What you need to do. Reproduce every line of the records below word for word, leaving out the pictures.

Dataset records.
····················

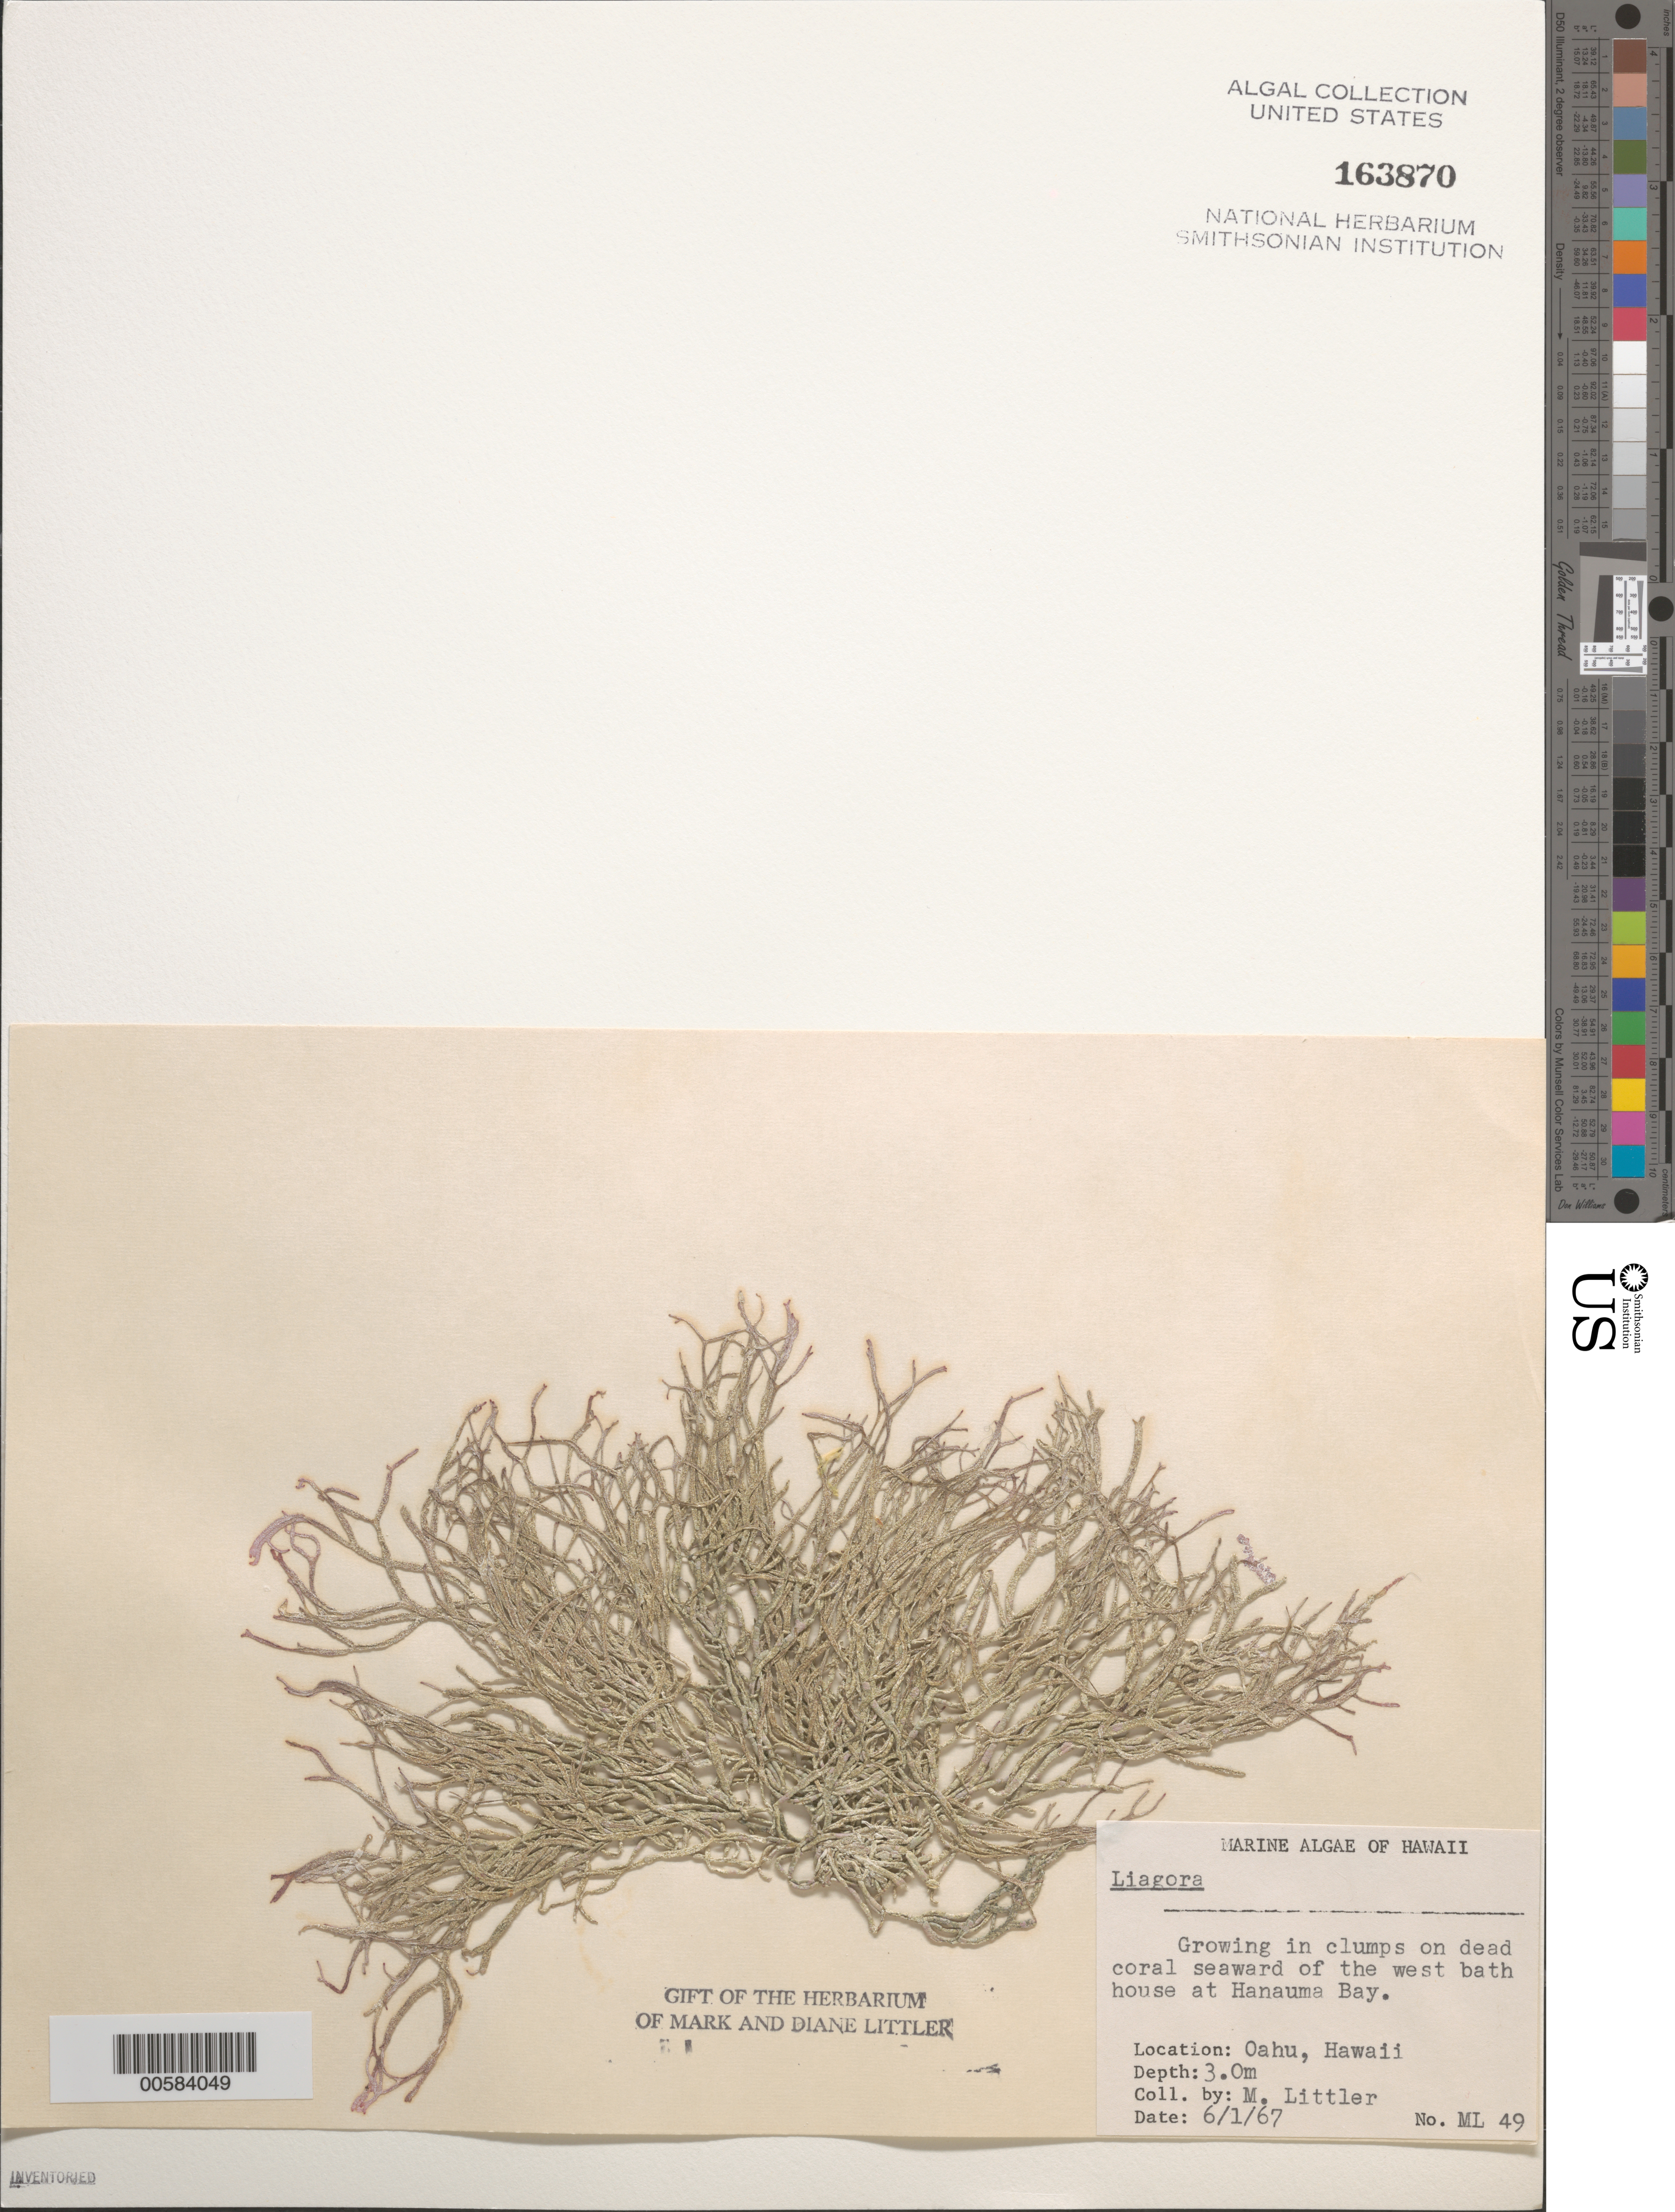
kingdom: Plantae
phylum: Rhodophyta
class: Florideophyceae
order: Nemaliales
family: Liagoraceae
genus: Liagora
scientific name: Liagora sp.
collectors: M. M. Littler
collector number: ML 49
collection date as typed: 01 Jun 1967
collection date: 1967-06-01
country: United States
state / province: Hawaii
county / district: Honolulu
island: Oahu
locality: Hanauma Bay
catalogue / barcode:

····················

Expected output.
kingdom: Plantae
phylum: Rhodophyta
class: Florideophyceae
order: Nemaliales
family: Liagoraceae
genus: Liagora
scientific name: Liagora sp.
collectors: M. M. Littler
collector number: ML 49
collection date as typed: 01 Jun 1967
collection date: 1967-06-01
country: United States
state / province: Hawaii
county / district: Honolulu
island: Oahu
locality: Hanauma Bay
catalogue / barcode:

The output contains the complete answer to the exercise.